▸ **Text provided**
********
Review of Stuck

Stuck (I) (2007)
Mena has a bad (hair) day, and enjoys the aid of silly plot-devices for a while...
24 August 2009
Warning: Spoilers
The movie starts off with some typically awful rap music, played over the apathetic, sleepy faces in a retirement home. How very Guy Ritchie.

Mena Suvari, sporting the worst hairstyle of all times, wipes the rather crap-stained butt of an old man in a nursing home, changes the brown-smeared sheets without a smidgen of a moan or a complaint, and then even proceeds to defend the old man in front of her uptight boss. This way the makers of STUCK have established to the viewer that Mena is a "good guy". Right? Wrong. Soon the characterization takes a sudden and absurd turn when she does a hit-and-run, or a hit-and-whine in her case, having shown us before-hand that she is not only an illegal-pill popper, a drug-dealer's free hooker, and a wearer of very bad hair, but also an egotistical, heartless sociopath. So how does that fit in with her tender-loving care of the aged at the nursing home? But I guess when you become a Hollywood script-writer, the brain is the first thing you throw away in the garbage bin, right before you throw away your first used needle.
********
▸ **Explore the material**
1. Reproduce, from the review of Stuck, everything from "24 August 2009" down to "very Guy Ritchie.".
2. Condense the paragraph of the Stuck review beginning "Mena Suvari, sporting" into a short bulleted list of its main points.
The listing comes from a different source than the review.

▸ **Raw data**
********
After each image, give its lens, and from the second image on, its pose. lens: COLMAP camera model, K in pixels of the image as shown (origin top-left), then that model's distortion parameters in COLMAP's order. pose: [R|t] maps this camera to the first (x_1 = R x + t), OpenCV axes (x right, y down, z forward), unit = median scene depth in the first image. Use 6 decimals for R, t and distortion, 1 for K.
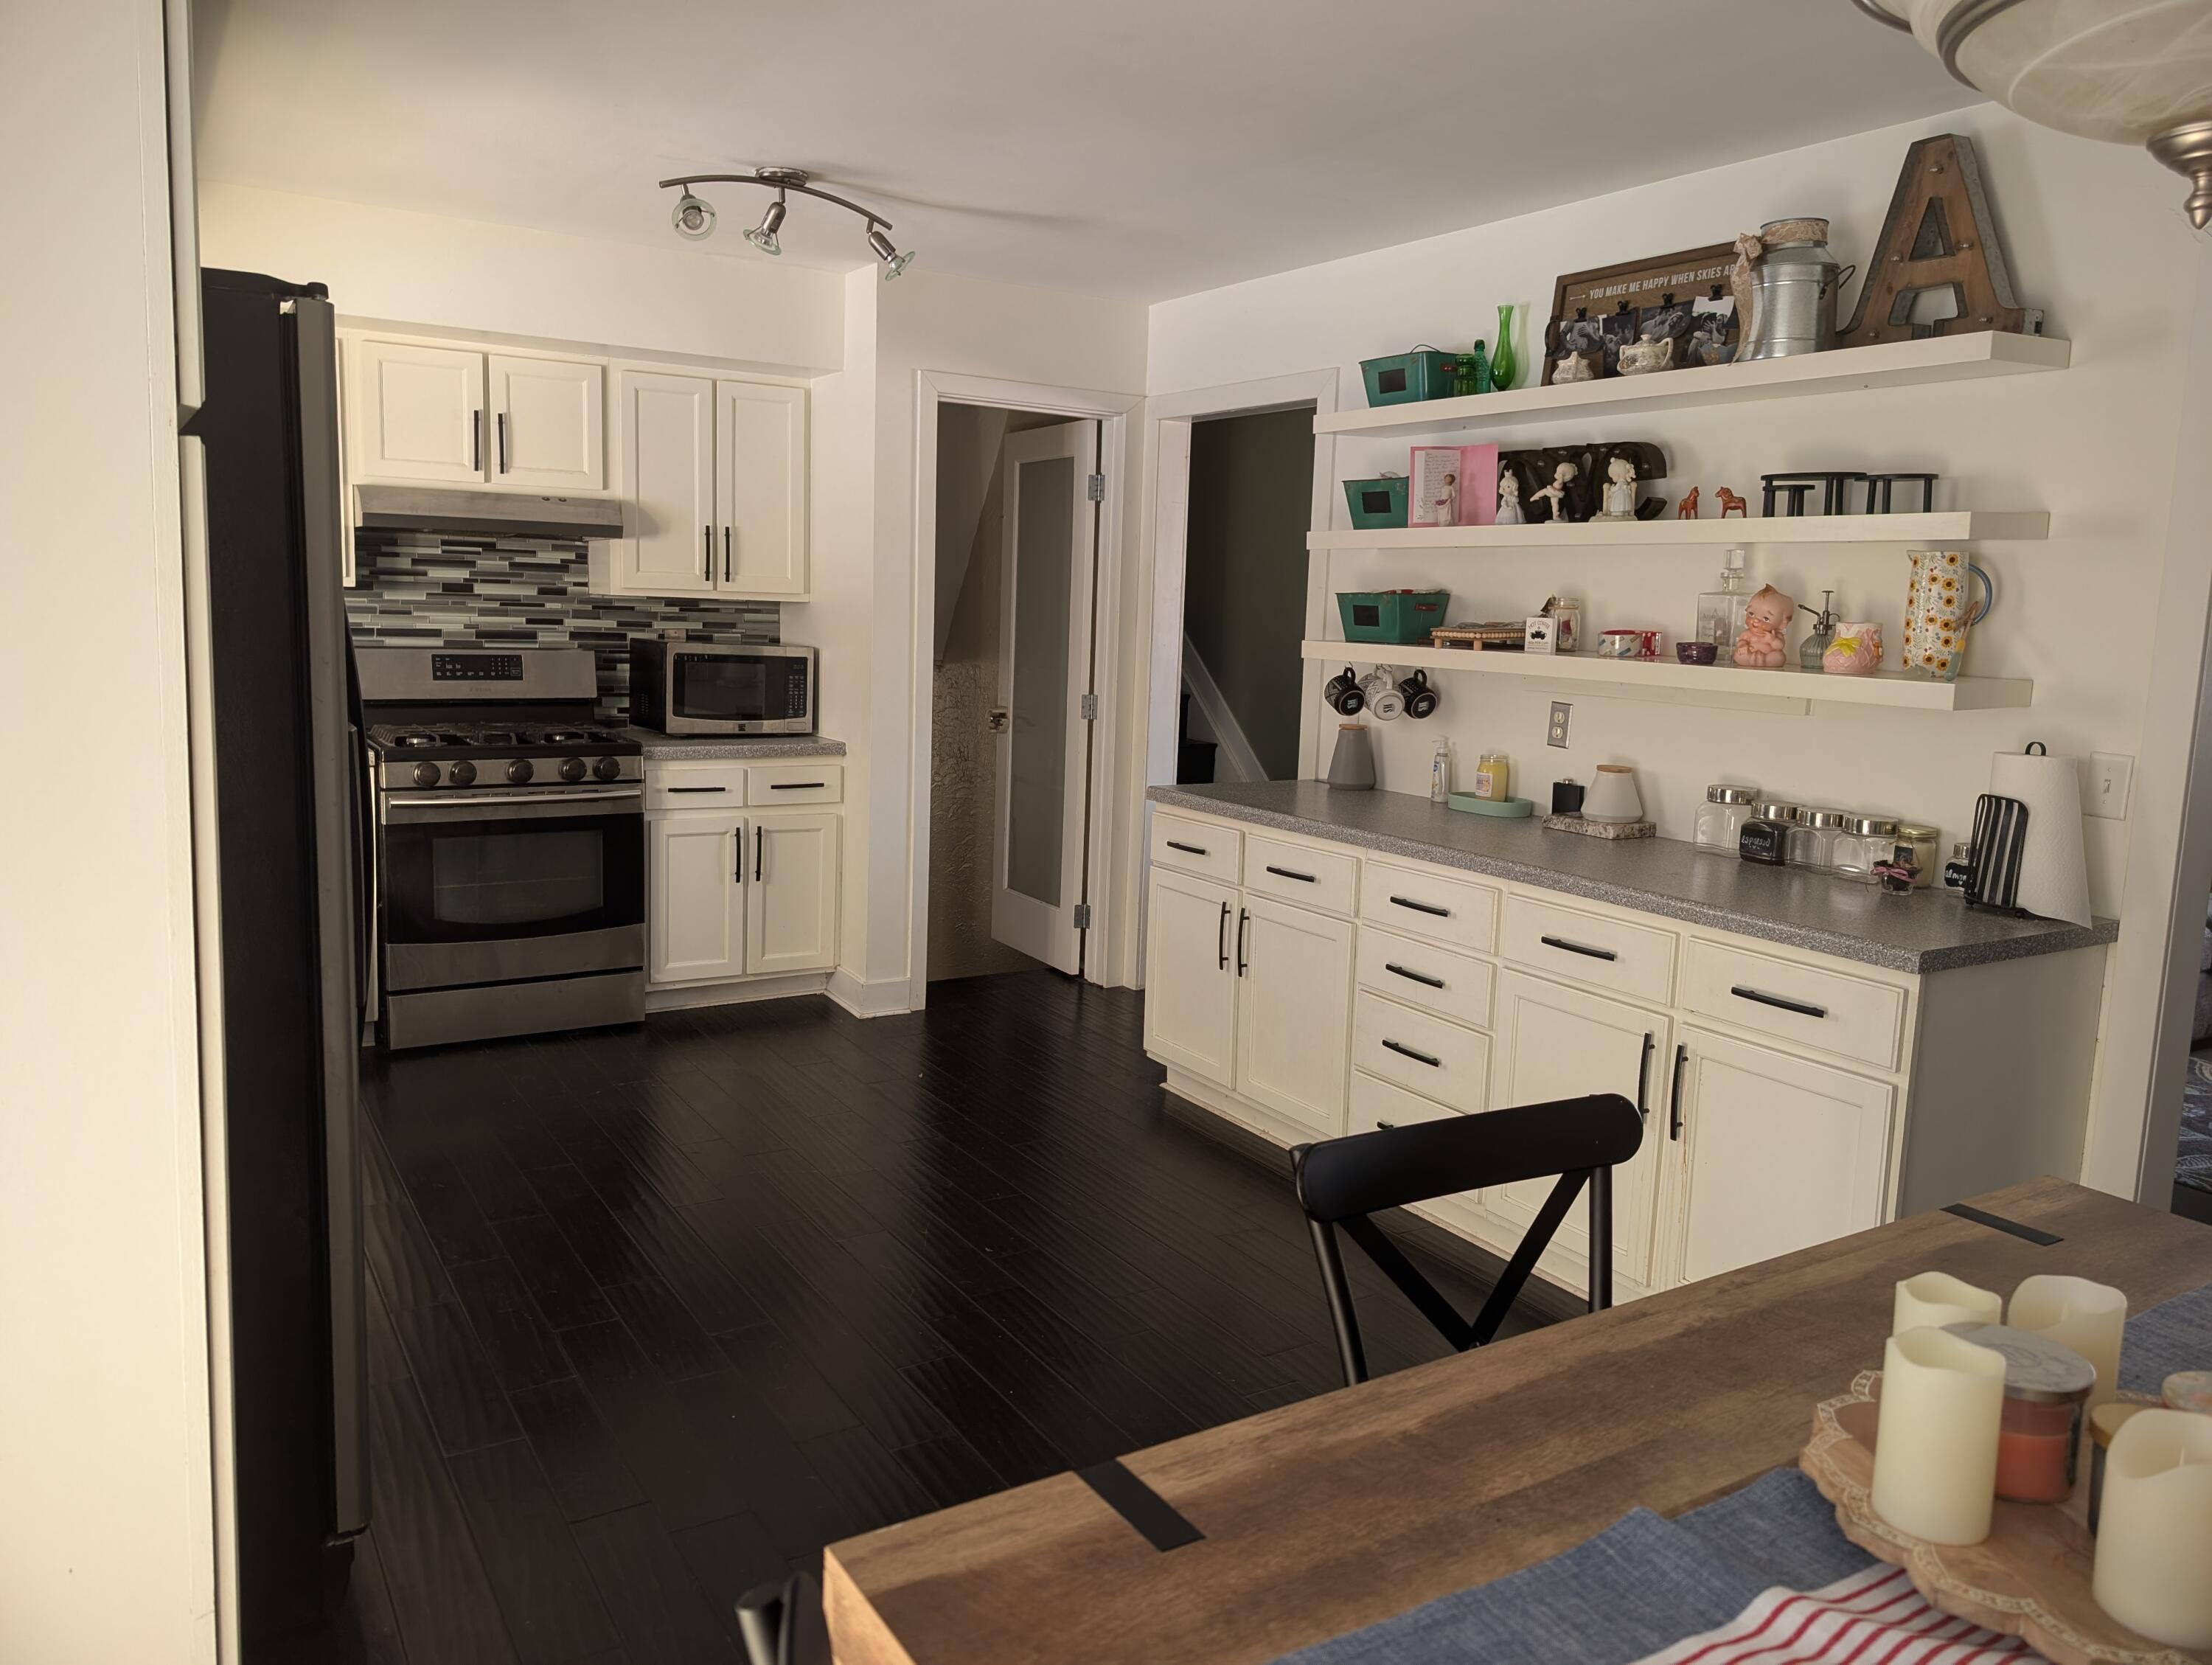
********
▸ **Solutions per task**
1.
24 August 2009
Warning: Spoilers
The movie starts off with some typically awful rap music, played over the apathetic, sleepy faces in a retirement home. How very Guy Ritchie.

2.
- Mena Suvari, with a terrible hairstyle, plays a nursing-home worker who cleans a soiled old man and his sheets without complaint and defends him to her uptight boss.
- This establishes her to the viewer as a "good guy."
- Her characterization then takes a sudden, absurd turn when she commits a hit-and-run.
- Earlier scenes have already shown her as an illegal-pill popper, a drug dealer's free hooker and an egotistical, heartless sociopath.
- The reviewer asks how this fits her tender care of the elderly and mocks Hollywood script-writers for throwing away their brains.